Old Man Fitzwilliam, a sprightly eighty-year-old with a mischievous glint in his eye, shuffled into the Lidl’s job centre. He’d seen the advertisement: “Lidl’s looking for enthusiastic, energetic staff!” He considered himself both, in his own uniquely Fitzwilliam way.
The manager, a harried young woman named Brenda, barely looked up from her mountain of paperwork. “Next!” she barked, her voice already hoarse from a morning spent dealing with applications from people who listed “competitive eating” as a transferable skill.
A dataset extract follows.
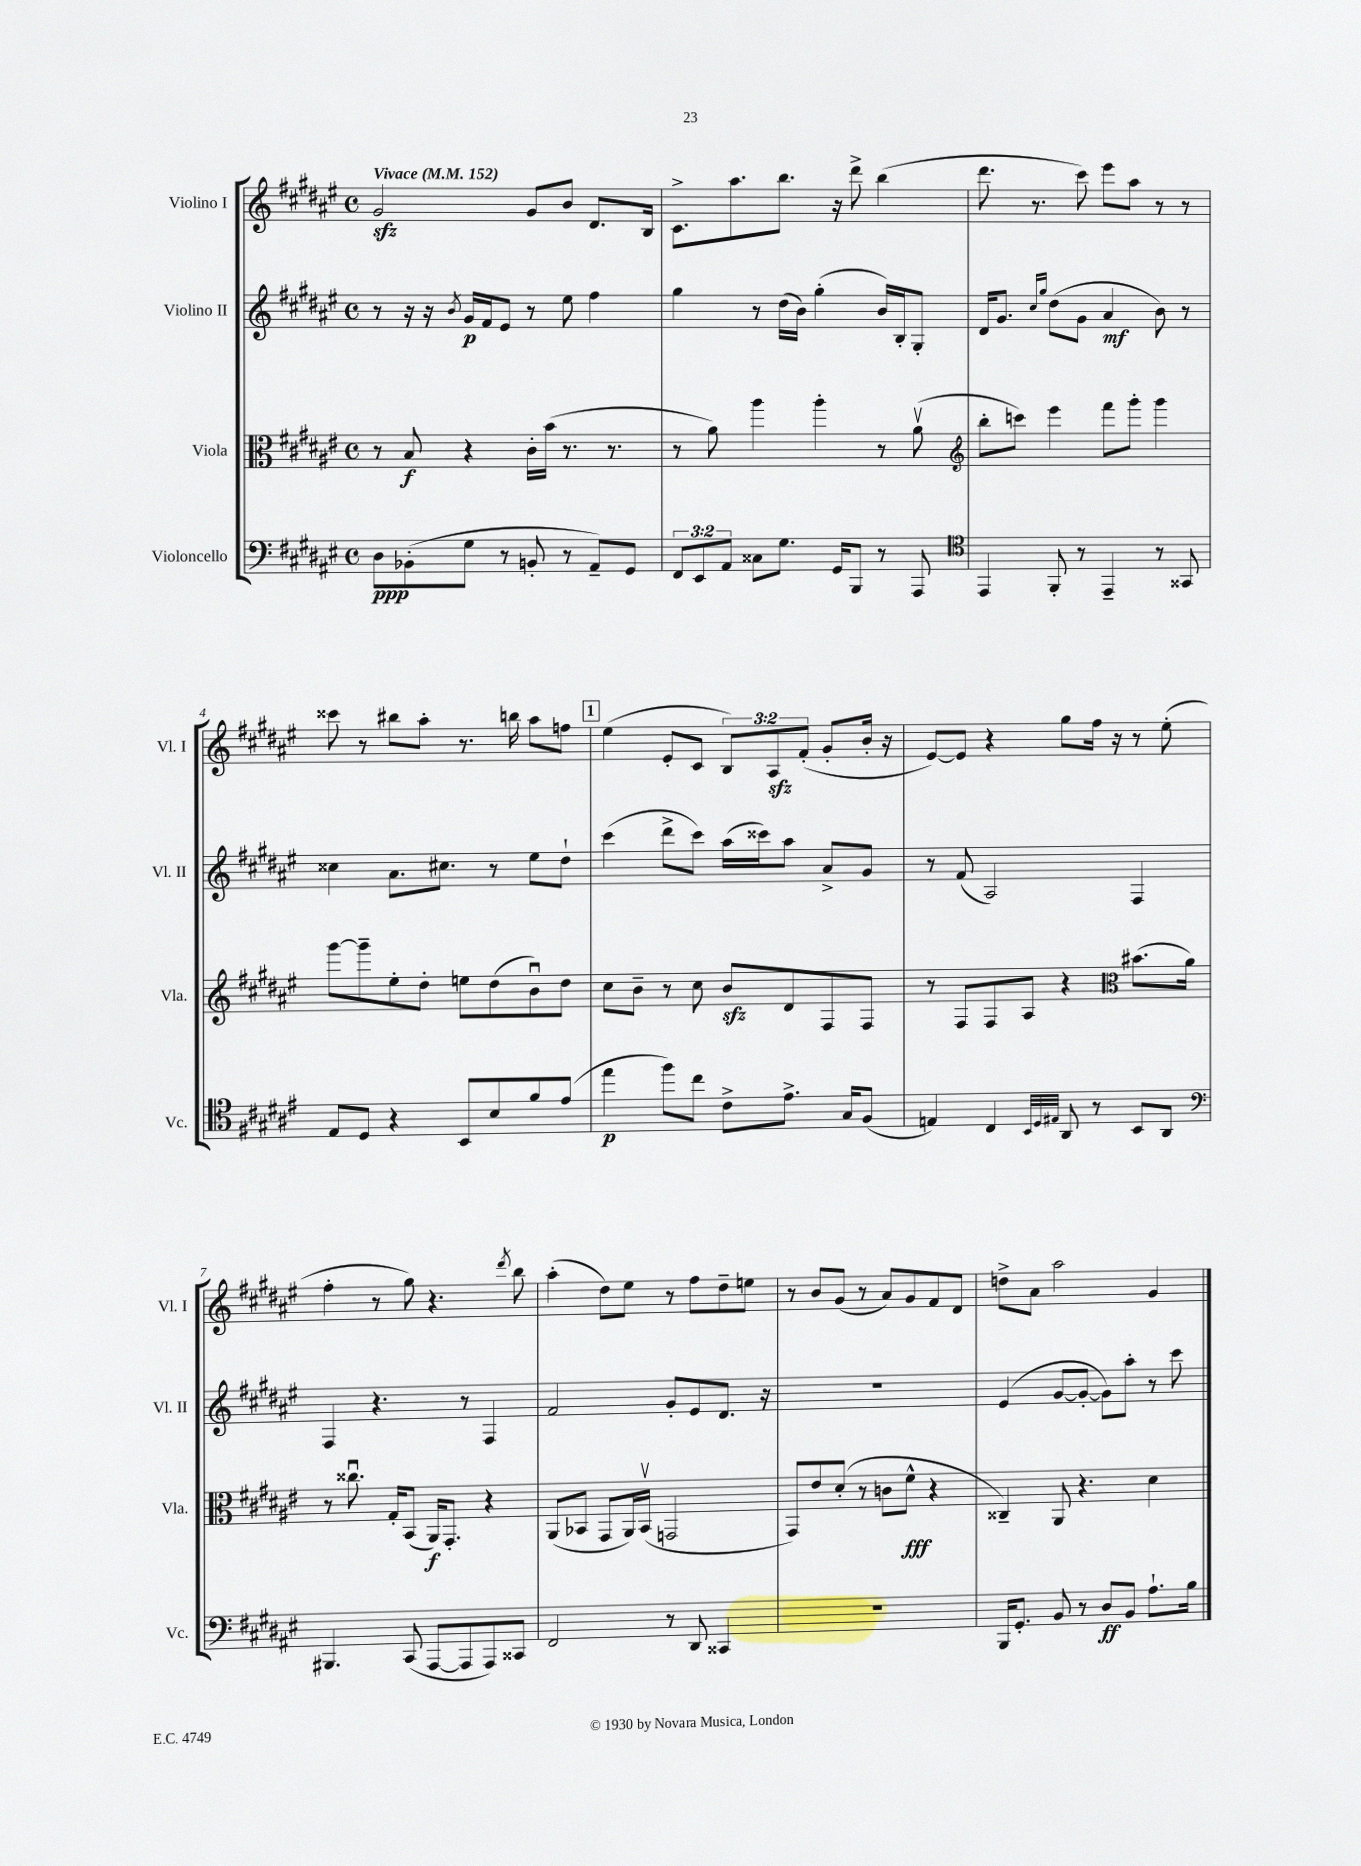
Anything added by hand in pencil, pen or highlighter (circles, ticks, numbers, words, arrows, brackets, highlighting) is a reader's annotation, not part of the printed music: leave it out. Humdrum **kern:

Fitzwilliam tapped his walking stick on the floor. “Good morning, my dear! I’m here for the…uh…energetic position.”
Brenda sighed. “Sir, the application form clearly states…”
“Ah, paperwork,” Fitzwilliam interrupted, waving a dismissive hand. “I’ve been filling out forms since before they invented the ballpoint pen! My handwriting’s legendary, though I might need a magnifying glass to read it myself these days.”
Brenda squinted at his application, a single sheet of paper scrawled with a chaotic jumble of barely legible script. She spotted a section labelled “Experience”. It read: “Successfully dodged a runaway shopping trolley in 1978. Won a pie-eating contest in ’82. Mastered the art of the silent burp.”
“Sir,” Brenda said, trying to suppress a laugh, “I need to ask you… what exactly are your skills relevant to working at Lidl?”
Fitzwilliam beamed. “My dear girl, I’m a master of efficiency! I can stack shelves faster than a squirrel gathering acorns. My negotiating skills are unmatched – I once convinced a baker to give me a free bread roll simply by staring at him intensely. And my ability to locate lost items? Legendary. I once found a missing sock in the middle of a hurricane.”
Brenda, completely bewildered, looked back at the application form and, with a gasp, pointed at a section Fitzwilliam had cleverly omitted. “Sir,” she finally managed, “there’s a question here about previous convictions… for shoplifting.”
Fitzwilliam chuckled, a deep rumbling sound. “Ah, yes, that. A minor misunderstanding. Let’s just say I’m… very enthusiastic about Lidl’s products.” He winked. “And I believe in thorough product testing.”